**Records to use**.
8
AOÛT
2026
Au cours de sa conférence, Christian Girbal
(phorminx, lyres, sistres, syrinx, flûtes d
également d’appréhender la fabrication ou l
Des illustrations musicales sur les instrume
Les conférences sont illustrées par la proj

**What you should do**.
Print the data above again, with nothing altered and nothing left out.

**Answer below**.
8
AOÛT
2026
Au cours de sa conférence, Christian Girbal
(phorminx, lyres, sistres, syrinx, flûtes d
également d’appréhender la fabrication ou l
Des illustrations musicales sur les instrume
Les conférences sont illustrées par la proj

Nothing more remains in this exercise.